A turismóloga Marisa Poloni, da prefeitura de Farroupilha, conta que, no início do século passado, ao mesmo tempo em que o Litoral ainda tinha difícil acesso, o trem facilitava desde 1910 o trânsito de pessoas entre a Capital e a Serra.
A estrutura hoteleira contava com cabanas, restaurante, tênis em quadra de grama, programação musical à noite e atrações como passeio a cavalo, banho de lago, natação e passeios de bote.
– Foi a primeira como núcleo de veraneio organizado, com panfletos de divulgação dos atrativos, anúncio em rádios. Empregava técnicas de atração de turistas usadas hoje – diz Marisa, acrescentando que, no final da década de 1930, com a chegada das rodovias, o destino entrou em decadência.
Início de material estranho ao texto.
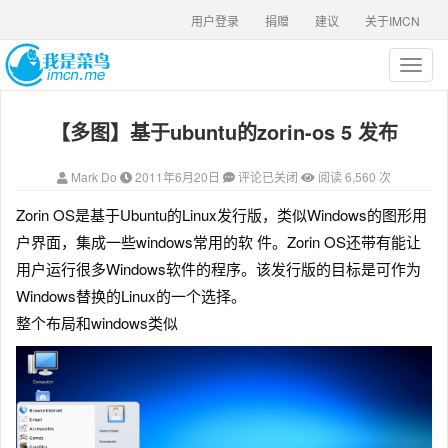
用户登录
捐赠
建议
关于IMCN
T
o
g
【多图】基于ubuntu的zorin-os 5 发布
g
l
e
Mark Do
2011年6月20日
评论已关闭
阅读 6,560 次
n
a
Zorin OS是基于Ubuntu的Linux发行版，类似Windows的图形用
v
户界面，集成一些windows常用的软 件。Zorin OS还带有能让
i
g
用户运行很多Windows软件的程序。该发行版的目标是可作为
a
Windows替换的Linux的一个选择。
t
整个布局和windows类似
i
o
n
Um chalé, a caixa d'água da antiga estação, os trilhos, o lago e casas antigas compõem o que restou do antigo cenário que pode ser revitalizado pelo empresário Rafael Haupt Canziani, bisneto do imigrante alemão Kurt Haupt, que, ao chegar à região, casou com a filha do madeireiro cuja família deu nome à localidade. Canziani mergulhou no mundo da cerveja artesanal. Criou a marca Blauth Bier. Construiu microcervejaria no local, onde também explora degustação e um pub. E vê adiante:
– Penso na possibilidade de voltar a ter uma hospedagem. Talvez um trem turístico.